その言葉に、ホワイトはわずかに首を傾げた。
“気持ち悪い”。
その感覚は、ホワイトにとっては曖昧なものだった。
自分の感情を伝えることにためらいはない。愛でも、嫌悪でも、憎悪でも、感謝でも。ただあるものを、そのまま言葉にするだけだ。
だが、人間は違う。
同じ感情を持っていても、それを口にすることは容易ではないらしい。
その差異が、ホワイトにとっては興味深かった。
「金色の子」
「?」
「君は、私の観察対象だ。それは君だけではなく、人魚の子、大柄の子、紺色の子も同じ。もちろん、私のルーンもだ。

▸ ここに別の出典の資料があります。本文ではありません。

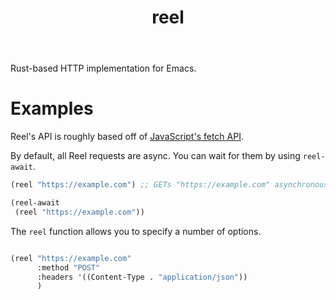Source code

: #+title: reel

Rust-based HTTP implementation for Emacs.

* Examples
Reel's API is roughly based off of [[https://developer.mozilla.org/en-US/docs/Web/API/Fetch_API][JavaScript's fetch API]].

By default, all Reel requests are async. You can wait for them by using
~reel-await~.

#+begin_src emacs-lisp :eval never
(reel "https://example.com") ;; GETs "https://example.com" asynchronously

(reel-await
 (reel "https://example.com"))
#+end_src

The ~reel~ function allows you to specify a number of options.

#+begin_src emacs-lisp :eval never

(reel "https://example.com"
      :method "POST"
      :headers '((Content-Type . "application/json"))
      )
#+end_src
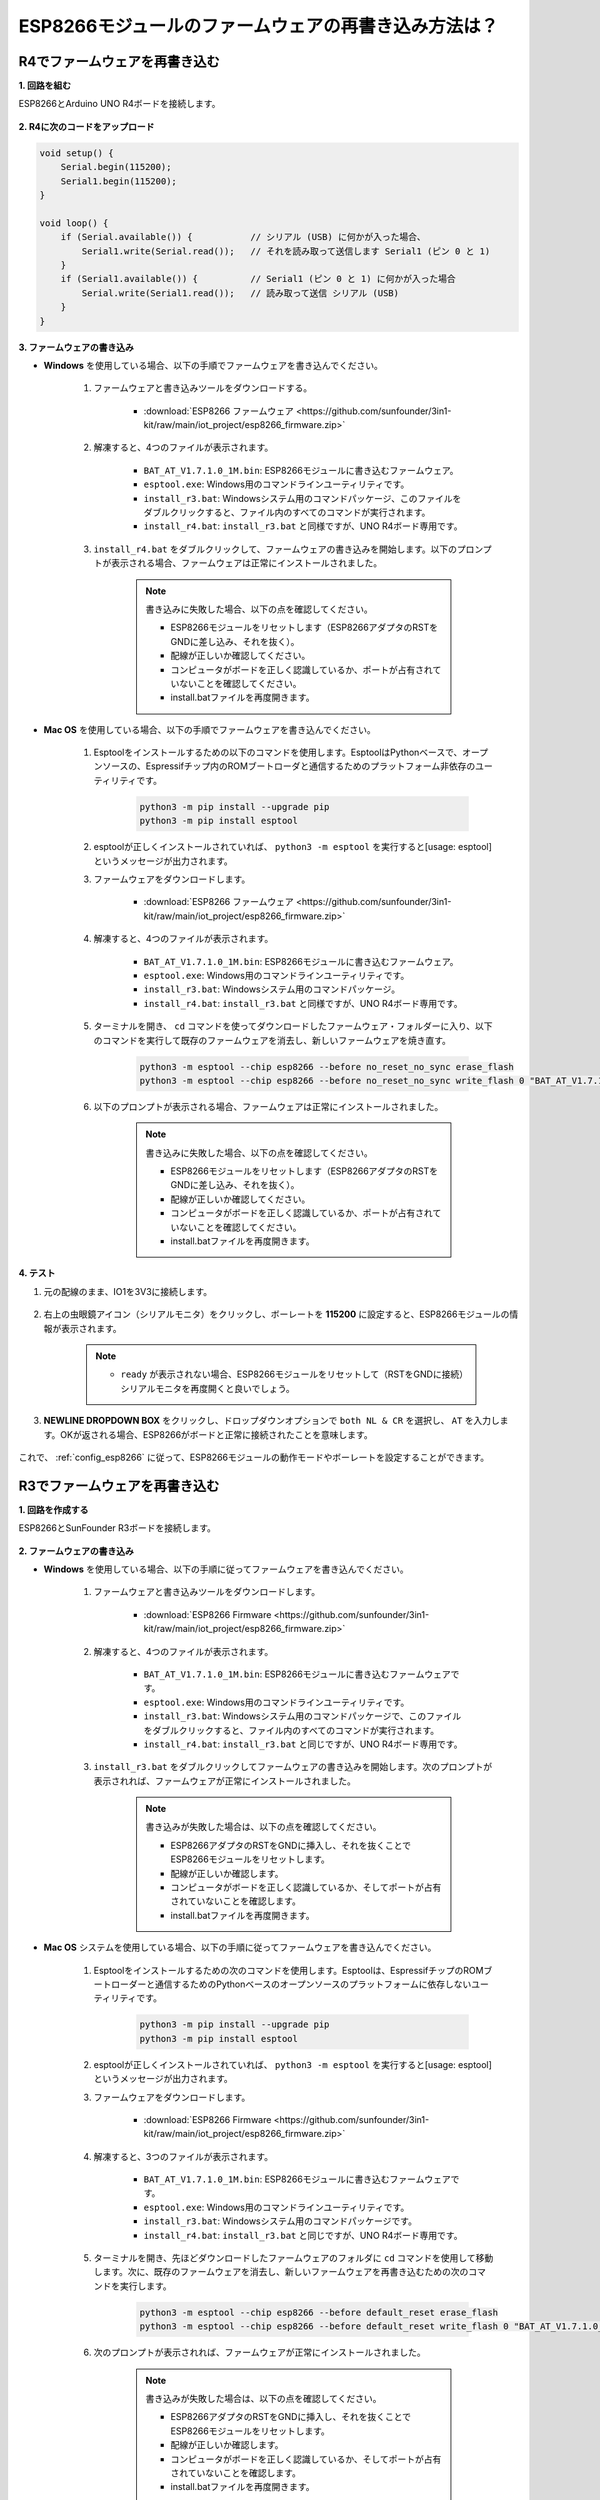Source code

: .. _burn_firmware:

ESP8266モジュールのファームウェアの再書き込み方法は？
=====================================================

R4でファームウェアを再書き込む
---------------------------------------

**1. 回路を組む**

ESP8266とArduino UNO R4ボードを接続します。

    .. image:: img/faq_at_burn_bb.jpg
        :width: 800

**2. R4に次のコードをアップロード**

.. code-block:: Arduino

    void setup() {
        Serial.begin(115200);       
        Serial1.begin(115200);      
    }

    void loop() {
        if (Serial.available()) {           // シリアル (USB) に何かが入った場合、
            Serial1.write(Serial.read());   // それを読み取って送信します Serial1 (ピン 0 と 1)
        }
        if (Serial1.available()) {          // Serial1 (ピン 0 と 1) に何かが入った場合
            Serial.write(Serial1.read());   // 読み取って送信 シリアル (USB)
        }
    }

**3. ファームウェアの書き込み**

* **Windows** を使用している場合、以下の手順でファームウェアを書き込んでください。

    #. ファームウェアと書き込みツールをダウンロードする。

        * :download:`ESP8266 ファームウェア <https://github.com/sunfounder/3in1-kit/raw/main/iot_project/esp8266_firmware.zip>`

    #. 解凍すると、4つのファイルが表示されます。

        .. .. image:: img/bat_firmware.png
    
        * ``BAT_AT_V1.7.1.0_1M.bin``: ESP8266モジュールに書き込むファームウェア。
        * ``esptool.exe``: Windows用のコマンドラインユーティリティです。
        * ``install_r3.bat``: Windowsシステム用のコマンドパッケージ、このファイルをダブルクリックすると、ファイル内のすべてのコマンドが実行されます。
        * ``install_r4.bat``: ``install_r3.bat`` と同様ですが、UNO R4ボード専用です。

    #. ``install_r4.bat`` をダブルクリックして、ファームウェアの書き込みを開始します。以下のプロンプトが表示される場合、ファームウェアは正常にインストールされました。

        .. image:: img/install_firmware.png

        .. note::
            書き込みに失敗した場合、以下の点を確認してください。

            * ESP8266モジュールをリセットします（ESP8266アダプタのRSTをGNDに差し込み、それを抜く）。
            * 配線が正しいか確認してください。
            * コンピュータがボードを正しく認識しているか、ポートが占有されていないことを確認してください。
            * install.batファイルを再度開きます。

* **Mac OS** を使用している場合、以下の手順でファームウェアを書き込んでください。

    #. Esptoolをインストールするための以下のコマンドを使用します。EsptoolはPythonベースで、オープンソースの、Espressifチップ内のROMブートローダと通信するためのプラットフォーム非依存のユーティリティです。

        .. code-block::

            python3 -m pip install --upgrade pip
            python3 -m pip install esptool

    #. esptoolが正しくインストールされていれば、 ``python3 -m esptool`` を実行すると[usage: esptool]というメッセージが出力されます。

    #. ファームウェアをダウンロードします。

        * :download:`ESP8266 ファームウェア <https://github.com/sunfounder/3in1-kit/raw/main/iot_project/esp8266_firmware.zip>`

    #. 解凍すると、4つのファイルが表示されます。

        .. .. image:: img/bat_firmware.png

        * ``BAT_AT_V1.7.1.0_1M.bin``: ESP8266モジュールに書き込むファームウェア。
        * ``esptool.exe``: Windows用のコマンドラインユーティリティです。
        * ``install_r3.bat``: Windowsシステム用のコマンドパッケージ。
        * ``install_r4.bat``: ``install_r3.bat`` と同様ですが、UNO R4ボード専用です。

    #. ターミナルを開き、 ``cd`` コマンドを使ってダウンロードしたファームウェア・フォルダーに入り、以下のコマンドを実行して既存のファームウェアを消去し、新しいファームウェアを焼き直す。

        .. code-block::

            python3 -m esptool --chip esp8266 --before no_reset_no_sync erase_flash
            python3 -m esptool --chip esp8266 --before no_reset_no_sync write_flash 0 "BAT_AT_V1.7.1.0_1M.bin"

    #. 以下のプロンプトが表示される場合、ファームウェアは正常にインストールされました。

        .. image:: img/install_firmware_macos.png

        .. note::
            書き込みに失敗した場合、以下の点を確認してください。

            * ESP8266モジュールをリセットします（ESP8266アダプタのRSTをGNDに差し込み、それを抜く）。
            * 配線が正しいか確認してください。
            * コンピュータがボードを正しく認識しているか、ポートが占有されていないことを確認してください。
            * install.batファイルを再度開きます。

**4. テスト**

#. 元の配線のまま、IO1を3V3に接続します。

    .. image:: img/faq_at_burn_check_bb.jpg
        :width: 800

#. 右上の虫眼鏡アイコン（シリアルモニタ）をクリックし、ボーレートを **115200** に設定すると、ESP8266モジュールの情報が表示されます。

    .. image:: img/sp20220524113020.png

    .. note::

        * ``ready`` が表示されない場合、ESP8266モジュールをリセットして（RSTをGNDに接続）シリアルモニタを再度開くと良いでしょう。

#. **NEWLINE DROPDOWN BOX** をクリックし、ドロップダウンオプションで ``both NL & CR`` を選択し、 ``AT`` を入力します。OKが返される場合、ESP8266がボードと正常に接続されたことを意味します。

    .. image:: img/sp20220524113702.png

これで、 :ref:`config_esp8266` に従って、ESP8266モジュールの動作モードやボーレートを設定することができます。




R3でファームウェアを再書き込む
---------------------------------------

**1. 回路を作成する**

ESP8266とSunFounder R3ボードを接続します。

    .. image:: img/connect_esp8266.png
        :width: 800

**2. ファームウェアの書き込み**

* **Windows** を使用している場合、以下の手順に従ってファームウェアを書き込んでください。

    #. ファームウェアと書き込みツールをダウンロードします。

        * :download:`ESP8266 Firmware <https://github.com/sunfounder/3in1-kit/raw/main/iot_project/esp8266_firmware.zip>`

    #. 解凍すると、4つのファイルが表示されます。

        .. image:: img/bat_firmware.png

        * ``BAT_AT_V1.7.1.0_1M.bin``: ESP8266モジュールに書き込むファームウェアです。
        * ``esptool.exe``: Windows用のコマンドラインユーティリティです。
        * ``install_r3.bat``: Windowsシステム用のコマンドパッケージで、このファイルをダブルクリックすると、ファイル内のすべてのコマンドが実行されます。
        * ``install_r4.bat``: ``install_r3.bat`` と同じですが、UNO R4ボード専用です。

    #. ``install_r3.bat`` をダブルクリックしてファームウェアの書き込みを開始します。次のプロンプトが表示されれば、ファームウェアが正常にインストールされました。

        .. image:: img/install_firmware.png

        .. note::
            書き込みが失敗した場合は、以下の点を確認してください。

            * ESP8266アダプタのRSTをGNDに挿入し、それを抜くことでESP8266モジュールをリセットします。
            * 配線が正しいか確認します。
            * コンピュータがボードを正しく認識しているか、そしてポートが占有されていないことを確認します。
            * install.batファイルを再度開きます。

* **Mac OS** システムを使用している場合、以下の手順に従ってファームウェアを書き込んでください。

    #. Esptoolをインストールするための次のコマンドを使用します。Esptoolは、EspressifチップのROMブートローダーと通信するためのPythonベースのオープンソースのプラットフォームに依存しないユーティリティです。

        .. code-block::

            python3 -m pip install --upgrade pip
            python3 -m pip install esptool

    #. esptoolが正しくインストールされていれば、 ``python3 -m esptool`` を実行すると[usage: esptool]というメッセージが出力されます。

    #. ファームウェアをダウンロードします。

        * :download:`ESP8266 Firmware <https://github.com/sunfounder/3in1-kit/raw/main/iot_project/esp8266_firmware.zip>`

    #. 解凍すると、3つのファイルが表示されます。

        .. image:: img/bat_firmware.png

        * ``BAT_AT_V1.7.1.0_1M.bin``: ESP8266モジュールに書き込むファームウェアです。
        * ``esptool.exe``: Windows用のコマンドラインユーティリティです。
        * ``install_r3.bat``: Windowsシステム用のコマンドパッケージです。
        * ``install_r4.bat``: ``install_r3.bat`` と同じですが、UNO R4ボード専用です。

    #. ターミナルを開き、先ほどダウンロードしたファームウェアのフォルダに ``cd`` コマンドを使用して移動します。次に、既存のファームウェアを消去し、新しいファームウェアを再書き込むための次のコマンドを実行します。

        .. code-block::

            python3 -m esptool --chip esp8266 --before default_reset erase_flash
            python3 -m esptool --chip esp8266 --before default_reset write_flash 0 "BAT_AT_V1.7.1.0_1M.bin"

    #. 次のプロンプトが表示されれば、ファームウェアが正常にインストールされました。

        .. image:: img/install_firmware_macos.png

        .. note::
            書き込みが失敗した場合は、以下の点を確認してください。

            * ESP8266アダプタのRSTをGNDに挿入し、それを抜くことでESP8266モジュールをリセットします。
            * 配線が正しいか確認します。
            * コンピュータがボードを正しく認識しているか、そしてポートが占有されていないことを確認します。
            * install.batファイルを再度開きます。

**3. テスト**

#. 元の配線の基礎の上で、IO1を3V3に接続します。

    .. image:: img/connect_esp826612.png
        :width: 800

#. 右上隅の虫眼鏡アイコン（シリアルモニタ）をクリックし、ボーレートを **115200** に設定すると、ESP8266モジュールに関する情報が表示されます。

    .. image:: img/sp20220524113020.png

    .. note::

        * ``ready`` が表示されない場合は、ESP8266モジュールをリセット（RSTをGNDに接続）して、シリアルモニタを再度開きます。

#. **NEWLINE DROPDOWN BOX** をクリックし、ドロップダウンオプションで ``both NL & CR`` を選択し、 ``AT`` と入力します。OKが返されれば、ESP8266がR3ボードと正常に接続されていることを意味します。

    .. image:: img/sp20220524113702.png

次に、 :ref:`config_esp8266` に従って、ESP8266モジュールの動作モードとボーレートを設定できます。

君たちと共にあると勉強になる」
淡々とした口調のまま、言葉が続く。
「これからも悩み、怒り、悲観し、それにより私に良い刺激を与えてくれることを期待する」
「……は?何だよ、いきなり?」
フィルの戸惑いをよそに、ホワイトはその横をすり抜けるように歩き出した。
その背を、何を言われたのかうまく整理がつかないまま、フィルはしばらく黙って見つめる。
やがて、少し進んだところでホワイトは足を止めて振り返った。
「そうだ。金色の子。これだけは言っておく」
「ん?」
短い間。
「私のルーンは寒がりだ」
そして、それだけを告げるとホワイトは再び歩き出した。足音は次第に遠ざかり、やがて廊下の静寂に溶けていく。
その場に残されたフィルは、しばらく動かなかった。
やがて小さく息を吐き、その視線は噴水広場のある方角へと向けられた。